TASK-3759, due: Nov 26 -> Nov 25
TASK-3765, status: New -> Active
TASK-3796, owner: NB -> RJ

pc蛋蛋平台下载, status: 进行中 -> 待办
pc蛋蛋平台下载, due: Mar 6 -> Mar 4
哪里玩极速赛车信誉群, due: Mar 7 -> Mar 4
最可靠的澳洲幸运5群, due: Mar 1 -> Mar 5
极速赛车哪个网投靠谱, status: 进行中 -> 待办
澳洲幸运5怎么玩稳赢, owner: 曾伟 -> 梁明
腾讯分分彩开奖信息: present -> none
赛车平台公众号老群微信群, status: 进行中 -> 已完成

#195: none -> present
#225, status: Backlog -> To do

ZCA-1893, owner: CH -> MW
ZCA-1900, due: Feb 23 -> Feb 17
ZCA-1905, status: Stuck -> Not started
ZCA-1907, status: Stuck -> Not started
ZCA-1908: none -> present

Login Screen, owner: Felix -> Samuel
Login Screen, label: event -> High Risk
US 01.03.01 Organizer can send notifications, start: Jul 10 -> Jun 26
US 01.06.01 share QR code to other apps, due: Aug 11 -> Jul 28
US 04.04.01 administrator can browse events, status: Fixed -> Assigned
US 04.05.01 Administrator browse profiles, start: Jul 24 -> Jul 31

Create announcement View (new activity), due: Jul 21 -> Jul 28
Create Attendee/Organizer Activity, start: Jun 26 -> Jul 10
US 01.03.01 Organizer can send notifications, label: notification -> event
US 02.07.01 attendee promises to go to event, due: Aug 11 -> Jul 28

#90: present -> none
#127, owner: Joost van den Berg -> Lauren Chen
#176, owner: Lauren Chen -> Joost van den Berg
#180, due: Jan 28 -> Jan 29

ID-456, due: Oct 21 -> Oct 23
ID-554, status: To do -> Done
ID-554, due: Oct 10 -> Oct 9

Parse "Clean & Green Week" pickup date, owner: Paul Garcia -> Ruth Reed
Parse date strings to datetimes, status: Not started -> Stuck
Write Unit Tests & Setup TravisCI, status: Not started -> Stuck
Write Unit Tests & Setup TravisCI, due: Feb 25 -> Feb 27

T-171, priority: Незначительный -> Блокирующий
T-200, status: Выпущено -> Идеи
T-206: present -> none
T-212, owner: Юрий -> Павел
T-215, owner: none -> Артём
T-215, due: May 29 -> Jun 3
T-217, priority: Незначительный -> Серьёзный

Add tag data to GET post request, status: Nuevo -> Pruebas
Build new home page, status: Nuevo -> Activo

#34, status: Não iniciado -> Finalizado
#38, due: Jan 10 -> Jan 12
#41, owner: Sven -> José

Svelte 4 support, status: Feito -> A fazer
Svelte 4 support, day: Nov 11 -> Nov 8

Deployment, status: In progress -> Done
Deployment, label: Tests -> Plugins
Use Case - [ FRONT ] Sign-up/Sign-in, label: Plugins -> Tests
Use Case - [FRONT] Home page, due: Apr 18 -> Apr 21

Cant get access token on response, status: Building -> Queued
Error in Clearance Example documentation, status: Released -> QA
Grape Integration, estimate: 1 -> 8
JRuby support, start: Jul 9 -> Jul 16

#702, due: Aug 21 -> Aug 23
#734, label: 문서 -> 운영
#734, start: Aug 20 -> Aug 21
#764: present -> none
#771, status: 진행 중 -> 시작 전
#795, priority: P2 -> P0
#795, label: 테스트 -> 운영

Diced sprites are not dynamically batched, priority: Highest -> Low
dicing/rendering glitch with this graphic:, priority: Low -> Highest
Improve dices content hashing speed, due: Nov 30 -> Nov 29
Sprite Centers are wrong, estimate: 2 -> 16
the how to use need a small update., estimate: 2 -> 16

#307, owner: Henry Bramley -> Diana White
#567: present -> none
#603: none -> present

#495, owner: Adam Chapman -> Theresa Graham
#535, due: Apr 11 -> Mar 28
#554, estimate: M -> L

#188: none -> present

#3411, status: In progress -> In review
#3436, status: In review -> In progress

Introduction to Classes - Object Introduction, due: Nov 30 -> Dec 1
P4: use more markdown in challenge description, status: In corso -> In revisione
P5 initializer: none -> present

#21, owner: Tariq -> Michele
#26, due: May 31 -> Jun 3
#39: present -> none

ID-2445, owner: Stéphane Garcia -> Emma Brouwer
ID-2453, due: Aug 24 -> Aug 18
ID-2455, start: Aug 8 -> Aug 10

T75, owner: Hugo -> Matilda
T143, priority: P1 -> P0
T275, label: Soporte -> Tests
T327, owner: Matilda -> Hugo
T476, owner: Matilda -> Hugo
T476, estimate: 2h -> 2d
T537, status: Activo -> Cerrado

TASK PROMPT
Please transcribe the records above in full, keeping every word.

SOLUTION TO THIS PROBLEM
TASK-3759, due: Nov 26 -> Nov 25
TASK-3765, status: New -> Active
TASK-3796, owner: NB -> RJ

pc蛋蛋平台下载, status: 进行中 -> 待办
pc蛋蛋平台下载, due: Mar 6 -> Mar 4
哪里玩极速赛车信誉群, due: Mar 7 -> Mar 4
最可靠的澳洲幸运5群, due: Mar 1 -> Mar 5
极速赛车哪个网投靠谱, status: 进行中 -> 待办
澳洲幸运5怎么玩稳赢, owner: 曾伟 -> 梁明
腾讯分分彩开奖信息: present -> none
赛车平台公众号老群微信群, status: 进行中 -> 已完成

#195: none -> present
#225, status: Backlog -> To do

ZCA-1893, owner: CH -> MW
ZCA-1900, due: Feb 23 -> Feb 17
ZCA-1905, status: Stuck -> Not started
ZCA-1907, status: Stuck -> Not started
ZCA-1908: none -> present

Login Screen, owner: Felix -> Samuel
Login Screen, label: event -> High Risk
US 01.03.01 Organizer can send notifications, start: Jul 10 -> Jun 26
US 01.06.01 share QR code to other apps, due: Aug 11 -> Jul 28
US 04.04.01 administrator can browse events, status: Fixed -> Assigned
US 04.05.01 Administrator browse profiles, start: Jul 24 -> Jul 31

Create announcement View (new activity), due: Jul 21 -> Jul 28
Create Attendee/Organizer Activity, start: Jun 26 -> Jul 10
US 01.03.01 Organizer can send notifications, label: notification -> event
US 02.07.01 attendee promises to go to event, due: Aug 11 -> Jul 28

#90: present -> none
#127, owner: Joost van den Berg -> Lauren Chen
#176, owner: Lauren Chen -> Joost van den Berg
#180, due: Jan 28 -> Jan 29

ID-456, due: Oct 21 -> Oct 23
ID-554, status: To do -> Done
ID-554, due: Oct 10 -> Oct 9

Parse "Clean & Green Week" pickup date, owner: Paul Garcia -> Ruth Reed
Parse date strings to datetimes, status: Not started -> Stuck
Write Unit Tests & Setup TravisCI, status: Not started -> Stuck
Write Unit Tests & Setup TravisCI, due: Feb 25 -> Feb 27

T-171, priority: Незначительный -> Блокирующий
T-200, status: Выпущено -> Идеи
T-206: present -> none
T-212, owner: Юрий -> Павел
T-215, owner: none -> Артём
T-215, due: May 29 -> Jun 3
T-217, priority: Незначительный -> Серьёзный

Add tag data to GET post request, status: Nuevo -> Pruebas
Build new home page, status: Nuevo -> Activo

#34, status: Não iniciado -> Finalizado
#38, due: Jan 10 -> Jan 12
#41, owner: Sven -> José

Svelte 4 support, status: Feito -> A fazer
Svelte 4 support, day: Nov 11 -> Nov 8

Deployment, status: In progress -> Done
Deployment, label: Tests -> Plugins
Use Case - [ FRONT ] Sign-up/Sign-in, label: Plugins -> Tests
Use Case - [FRONT] Home page, due: Apr 18 -> Apr 21

Cant get access token on response, status: Building -> Queued
Error in Clearance Example documentation, status: Released -> QA
Grape Integration, estimate: 1 -> 8
JRuby support, start: Jul 9 -> Jul 16

#702, due: Aug 21 -> Aug 23
#734, label: 문서 -> 운영
#734, start: Aug 20 -> Aug 21
#764: present -> none
#771, status: 진행 중 -> 시작 전
#795, priority: P2 -> P0
#795, label: 테스트 -> 운영

Diced sprites are not dynamically batched, priority: Highest -> Low
dicing/rendering glitch with this graphic:, priority: Low -> Highest
Improve dices content hashing speed, due: Nov 30 -> Nov 29
Sprite Centers are wrong, estimate: 2 -> 16
the how to use need a small update., estimate: 2 -> 16

#307, owner: Henry Bramley -> Diana White
#567: present -> none
#603: none -> present

#495, owner: Adam Chapman -> Theresa Graham
#535, due: Apr 11 -> Mar 28
#554, estimate: M -> L

#188: none -> present

#3411, status: In progress -> In review
#3436, status: In review -> In progress

Introduction to Classes - Object Introduction, due: Nov 30 -> Dec 1
P4: use more markdown in challenge description, status: In corso -> In revisione
P5 initializer: none -> present

#21, owner: Tariq -> Michele
#26, due: May 31 -> Jun 3
#39: present -> none

ID-2445, owner: Stéphane Garcia -> Emma Brouwer
ID-2453, due: Aug 24 -> Aug 18
ID-2455, start: Aug 8 -> Aug 10

T75, owner: Hugo -> Matilda
T143, priority: P1 -> P0
T275, label: Soporte -> Tests
T327, owner: Matilda -> Hugo
T476, owner: Matilda -> Hugo
T476, estimate: 2h -> 2d
T537, status: Activo -> Cerrado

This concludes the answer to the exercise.